Researchers in Brazil were already studying the properties of a fragment of a protein from the venom of the jararacussu, a South American pit viper. This fragment blocks a protease, a protein-snipping enzyme, that is needed by the SARS-Cov-2 virus.  The protein fragment isn’t a drug on its own — and the protein it comes from definitely isn’t; it’s in the snake venom for a reason, and that reason isn’t to benefit animals that get bitten. However, this genuinely is one of the ways we get new drugs. A protein fragment from the venom of a related South America pit viper, which blocked a human protease enzyme,  was the starting point for developing ACE inhibitors, an important class of medications for high blood pressure and heart failure.
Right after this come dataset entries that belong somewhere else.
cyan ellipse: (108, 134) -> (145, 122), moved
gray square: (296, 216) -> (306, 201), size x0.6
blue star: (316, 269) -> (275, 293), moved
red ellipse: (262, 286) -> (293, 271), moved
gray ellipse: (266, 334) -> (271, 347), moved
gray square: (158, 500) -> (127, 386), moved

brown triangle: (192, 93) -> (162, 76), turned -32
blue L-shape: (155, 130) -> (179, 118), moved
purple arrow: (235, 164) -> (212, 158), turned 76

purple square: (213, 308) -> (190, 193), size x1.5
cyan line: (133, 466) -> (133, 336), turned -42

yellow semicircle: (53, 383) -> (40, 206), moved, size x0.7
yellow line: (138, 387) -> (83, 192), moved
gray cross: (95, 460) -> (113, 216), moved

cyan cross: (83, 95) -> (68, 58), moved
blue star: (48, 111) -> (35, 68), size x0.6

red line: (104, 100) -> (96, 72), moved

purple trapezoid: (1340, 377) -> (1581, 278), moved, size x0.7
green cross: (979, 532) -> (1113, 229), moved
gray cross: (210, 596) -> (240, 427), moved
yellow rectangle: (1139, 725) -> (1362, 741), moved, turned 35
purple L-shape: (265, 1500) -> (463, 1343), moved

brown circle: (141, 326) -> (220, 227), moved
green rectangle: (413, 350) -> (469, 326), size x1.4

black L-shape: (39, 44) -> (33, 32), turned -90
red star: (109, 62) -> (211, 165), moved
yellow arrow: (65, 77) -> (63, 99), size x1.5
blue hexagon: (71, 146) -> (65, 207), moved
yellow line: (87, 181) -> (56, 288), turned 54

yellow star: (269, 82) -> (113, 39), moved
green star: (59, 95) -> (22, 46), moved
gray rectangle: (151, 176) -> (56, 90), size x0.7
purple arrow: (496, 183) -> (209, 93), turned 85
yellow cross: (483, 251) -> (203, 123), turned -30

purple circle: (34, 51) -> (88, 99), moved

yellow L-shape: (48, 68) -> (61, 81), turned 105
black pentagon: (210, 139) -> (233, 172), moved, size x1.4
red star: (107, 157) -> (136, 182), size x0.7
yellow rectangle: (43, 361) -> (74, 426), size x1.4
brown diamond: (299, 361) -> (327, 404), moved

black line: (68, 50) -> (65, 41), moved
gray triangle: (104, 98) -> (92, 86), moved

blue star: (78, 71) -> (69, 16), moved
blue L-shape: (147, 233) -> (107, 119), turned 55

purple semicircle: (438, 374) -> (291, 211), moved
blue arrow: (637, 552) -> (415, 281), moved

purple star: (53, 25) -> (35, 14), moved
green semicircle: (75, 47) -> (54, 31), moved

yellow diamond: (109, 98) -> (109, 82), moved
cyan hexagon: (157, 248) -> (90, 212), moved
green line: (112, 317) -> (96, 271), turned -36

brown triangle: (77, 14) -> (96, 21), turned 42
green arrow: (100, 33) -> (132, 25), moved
A few more things to  point out, though. First, the research paper is studying the ability of the SARS-Cov-2 virus to infect lab-grown hamster kidney cells in a Petri dish. These aren’t particularly realistic targets; they’re just convenient. The paper describes the use of a ‘positive control’, a chemical that they know is effective at stopping infection of these hamster cells under lab conditions. You might have heard of this chemical; it’s called chloroquine.  And finally, the tweet from The Hill that pushed me to write this post has a picture of a pretty green snake. It’s not the jararacussu. It’s an African snake that’s not especially closely related and whose venom hasn’t been studied all that much. They have the picture handy because a snake of that species bit a handler at the San Diego zoo in April. Zee News also use a pretty green snake picture, and it’s even less closely related.